The irrigated land of Somontano has been maintained through a series of irrigation channels, dams and weirs since time immemorial.
Their origins can be traced back to Muslim times; in fact popular legend attributes this particular weir to the Moors. However, despite their remote origins, these constructions were continually renovated and modified over the years due to damage caused by the frequent flooding of the River Vero.
Azud (from Hispanic Arabic assúdd, itself derived from the classic Arabic sudd) is the name given to a dam built in a river with the aim of collecting water for irrigation and other uses. The Pozán dam is one of the best of its kind in terms of the quality of construction and its excellent condition.
It consists of a solid wall planted solidly on rock, which was built at a point of a huge natural pool in the river that was made deeper still by its construction. Maybe this pool was the origins of the village’s name as it was first mentioned as “Poz Sant” in 1095. (pozo is the Spanish name for a deep pool or well)

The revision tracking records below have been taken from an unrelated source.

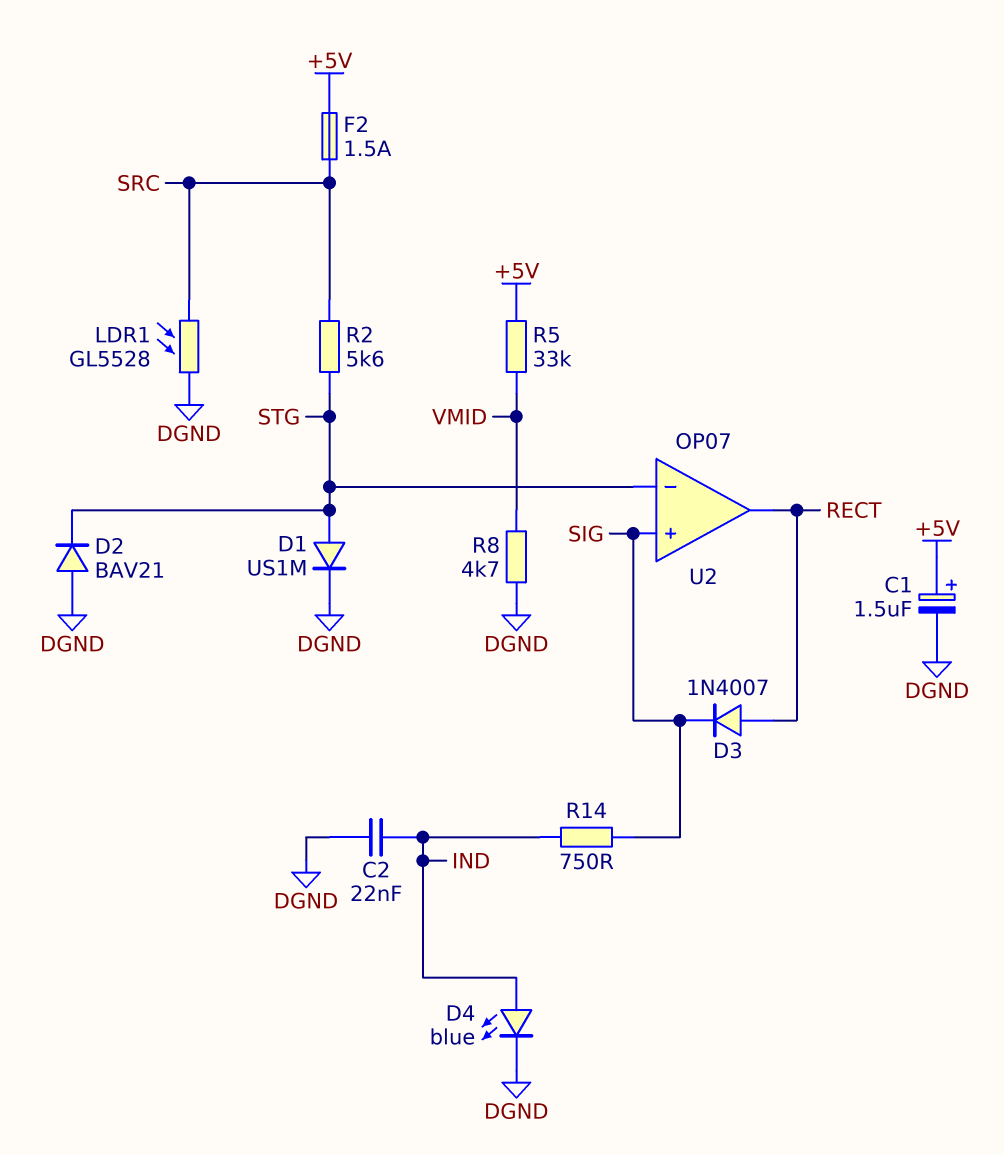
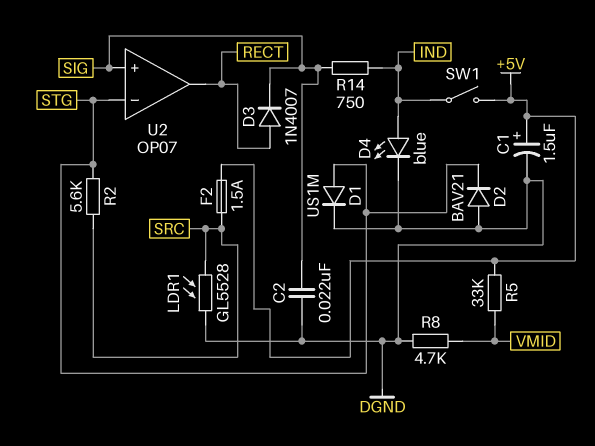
C2: 22nF (DGND, IND) -> 22nF (DGND, SIG)
SW1: none -> switch (+5V, IND)

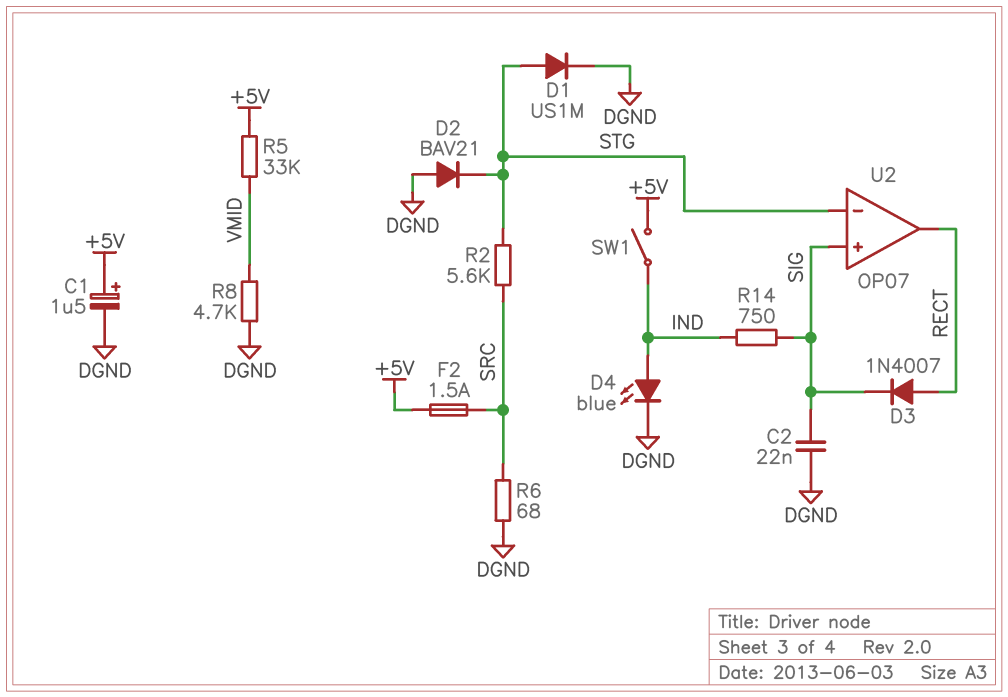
LDR1: GL5528 (DGND, SRC) -> none
R6: none -> 68 (DGND, SRC)

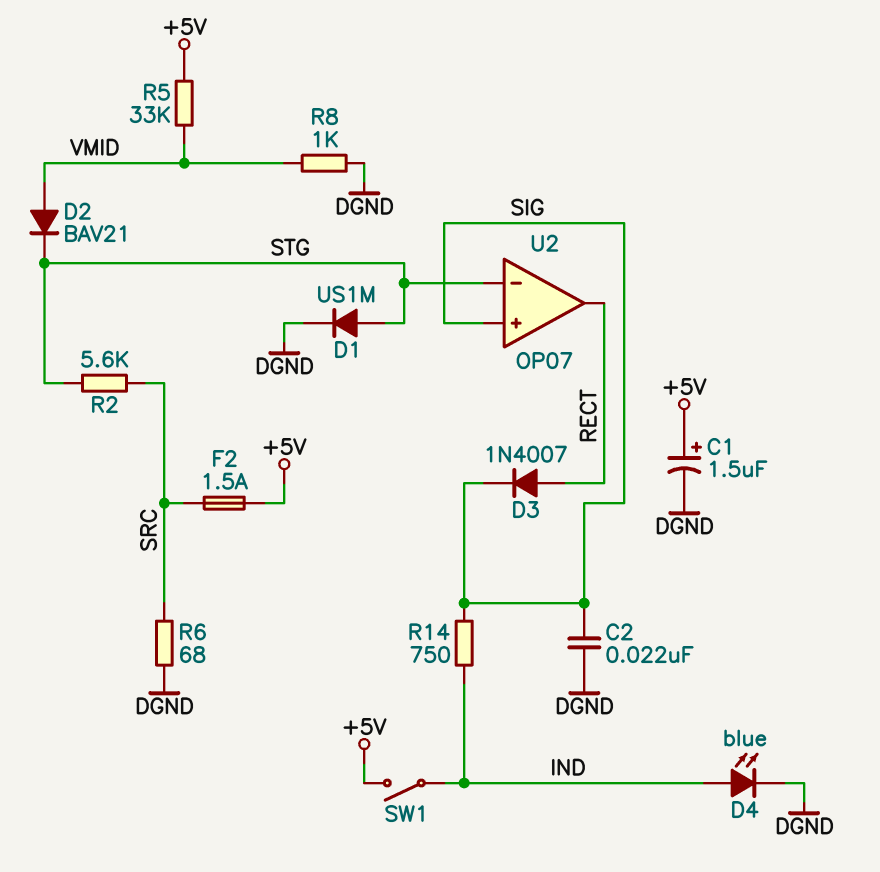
D2: diode BAV21 (A DGND, K STG) -> diode BAV21 (A VMID, K STG)
R8: 4.7k (DGND, VMID) -> 1k (DGND, VMID)

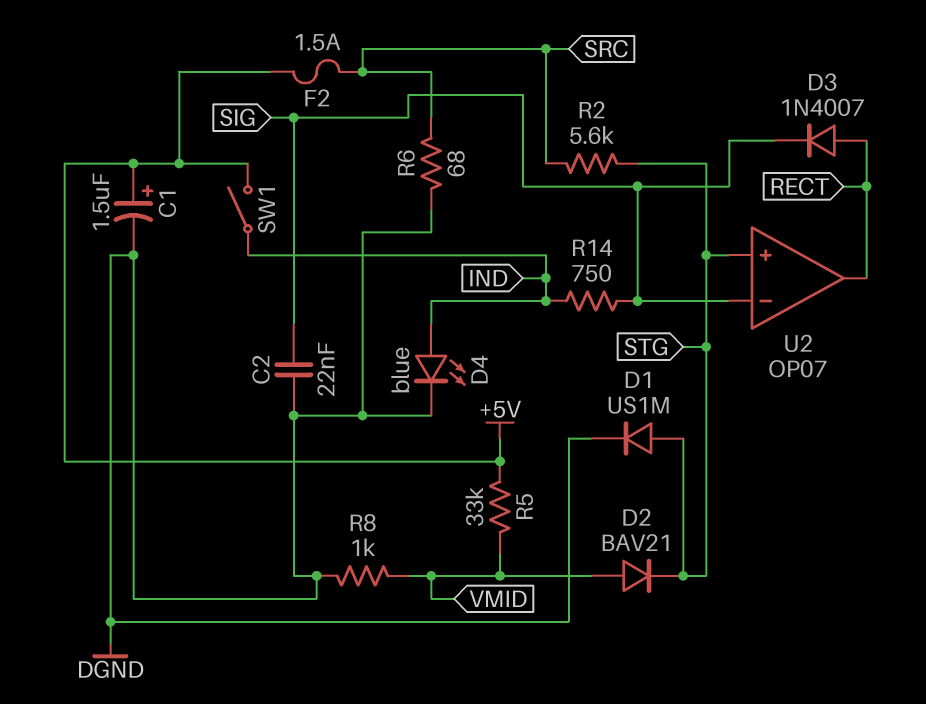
U2 pin in+: SIG -> STG
U2 pin in-: STG -> SIG

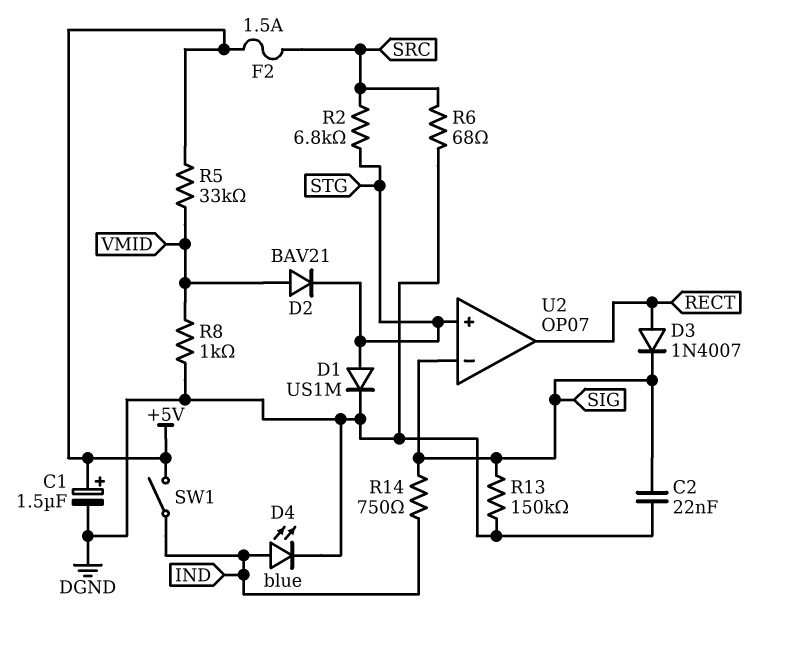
R2: 5.6k (SRC, STG) -> 6.8k (SRC, STG)
R13: none -> 150k (DGND, SIG)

The aim of the dam was to raise the level of the water so that it could be directed to the San Marcos channel. From here it was used to move the wheels of several mills and a fulling mill as well as to irrigate the land around Castillazuelo and Barbastro.
In 1606 a lathe operator from Barbastro, Luis de Ruesta, and his son, were charged with the reconstruction of another dam close to here using oak. Wooden dams worked in a similar way as those made of stone as small rocks were placed between the struts. There were the most common type until the 16th- 17th centuries and although more fragile than those made entirely of stone, they were much cheaper to construct.